- Court: Massachusetts Supreme Judicial Court
- Full case name: Henrietta EATON vs. FEDERAL NATIONAL MORTGAGE ASSOCIATION & another.
- Argued: October 2011
- Decided: June 22, 2012
- Citation: 440 Mass. _____ N.E.2d ____(Mass. 2012)

Case history
- Prior action: ________ (Mass. Super. Ct. 2011)
- Subsequent action: none

Holding
- A foreclosing mortgagee (or its agent) must also hold the promissory note at the time of a foreclosure sale, but this only applies going forward from June 22, 2012

Court membership
- Chief judge: Roderick L. Ireland
- Associate judges: Margot Botsford, Fernande R.V. Duffly, Francis X. Spina, Ralph Gants, Barbara Lenk, Robert J. Cordy

Case opinions
- Majority: Margot Botsford

Laws applied
- Mass. Gen. Laws ch. 244 & 183

= Eaton v. Federal National Mortgage Ass'n =

Eaton v. Federal National Mortgage Association is a 2012 opinion by the Massachusetts Supreme Judicial Court (SJC), which set a precedent about foreclosure defenses and attracted national attention.

==Case==
The case involved a homeowner (Henrietta Eaton) who lost her house in Massachusetts via a foreclosure sale after defaulting on her mortgage. Eaton then filed a suit against Fannie Mae in Massachusetts Superior Court alleging that the record holder of the mortgage did not also hold the promissory note at the time of foreclosure. Due to this alleged lack of unity at the time of sale, Eaton was alleging that property title was invalid. In its opinion, the S.J.C. asserted that although the statutes and case law from the nineteenth century implied that the mortgagee should also hold the note at time of sale, the court would not apply the requirement of unity retroactively to June 22, 2012, but only prospectively from that date because the law was "ambiguous" and a retroactive application would have voided thousands of titles. Therefore, foreclosure notices after this date may only properly precede a sale if the mortgagee holds the promissory note or has an agent that holds the note on the mortgagee's behalf at the time of the notices of sale. This requirement may be proven through an affidavit.

==National attention==
The Wall Street Journal reported that "[t]he Eaton case attracted national attention. Consumer advocates said that a ruling supporting Ms. Eaton would ensure due process for homeowners." The Obama administration's Federal Housing Finance Agency filed an amicus brief opposed to a retroactive requirement of unity of note and mortgage because it was purportedly a "direct threat to orderly operation of the mortgage market."

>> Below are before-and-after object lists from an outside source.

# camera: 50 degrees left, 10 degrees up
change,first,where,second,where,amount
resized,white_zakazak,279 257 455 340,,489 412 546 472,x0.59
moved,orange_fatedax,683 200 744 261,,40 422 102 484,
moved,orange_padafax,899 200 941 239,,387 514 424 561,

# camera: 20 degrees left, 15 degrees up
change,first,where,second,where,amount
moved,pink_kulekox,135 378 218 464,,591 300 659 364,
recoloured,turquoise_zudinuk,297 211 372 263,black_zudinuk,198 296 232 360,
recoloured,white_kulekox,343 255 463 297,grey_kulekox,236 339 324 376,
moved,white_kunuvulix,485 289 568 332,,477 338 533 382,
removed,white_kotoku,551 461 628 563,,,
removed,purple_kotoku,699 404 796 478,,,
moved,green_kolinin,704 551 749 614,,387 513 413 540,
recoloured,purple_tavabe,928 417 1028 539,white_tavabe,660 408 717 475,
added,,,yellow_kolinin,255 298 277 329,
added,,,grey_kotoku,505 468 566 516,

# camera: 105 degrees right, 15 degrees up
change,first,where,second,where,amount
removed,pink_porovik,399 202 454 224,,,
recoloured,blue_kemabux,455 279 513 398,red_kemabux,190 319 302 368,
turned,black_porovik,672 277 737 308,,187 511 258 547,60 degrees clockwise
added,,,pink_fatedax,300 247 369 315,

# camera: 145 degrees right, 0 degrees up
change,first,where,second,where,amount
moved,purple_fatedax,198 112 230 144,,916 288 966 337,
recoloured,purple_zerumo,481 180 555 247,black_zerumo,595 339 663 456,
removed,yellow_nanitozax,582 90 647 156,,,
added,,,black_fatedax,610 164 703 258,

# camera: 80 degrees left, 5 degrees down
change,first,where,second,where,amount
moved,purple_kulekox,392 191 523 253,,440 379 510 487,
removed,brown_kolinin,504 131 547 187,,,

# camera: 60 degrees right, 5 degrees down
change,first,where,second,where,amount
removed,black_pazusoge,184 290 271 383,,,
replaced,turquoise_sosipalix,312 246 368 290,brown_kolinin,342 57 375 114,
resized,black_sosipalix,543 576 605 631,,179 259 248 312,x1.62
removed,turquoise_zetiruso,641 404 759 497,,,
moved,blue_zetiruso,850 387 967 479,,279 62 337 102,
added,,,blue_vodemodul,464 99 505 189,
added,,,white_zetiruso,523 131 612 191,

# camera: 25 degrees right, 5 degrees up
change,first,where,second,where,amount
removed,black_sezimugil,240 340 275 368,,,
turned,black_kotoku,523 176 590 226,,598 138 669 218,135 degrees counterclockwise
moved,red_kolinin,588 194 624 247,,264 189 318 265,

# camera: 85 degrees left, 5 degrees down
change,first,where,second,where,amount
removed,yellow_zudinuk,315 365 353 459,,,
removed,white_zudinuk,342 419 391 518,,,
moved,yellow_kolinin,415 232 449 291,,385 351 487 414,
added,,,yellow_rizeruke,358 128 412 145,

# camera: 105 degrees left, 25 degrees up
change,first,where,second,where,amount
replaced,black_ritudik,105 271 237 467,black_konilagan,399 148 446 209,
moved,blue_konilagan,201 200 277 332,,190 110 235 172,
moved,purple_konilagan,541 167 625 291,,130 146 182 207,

Businessweek quoted Professor Adam Levitin, one of the amicus filers, who reported that "for people who are currently in foreclosure or worried that foreclosure will happen in the future, this rule matters quite a bit."

The Boston Globe also quoted Professor Levitin, who stated that this "means that past foreclosures cannot be reopened because of this case, so the financial services industry just dodged billions in liability for wrongful foreclosures and evictions, and the title insurance industry did as well."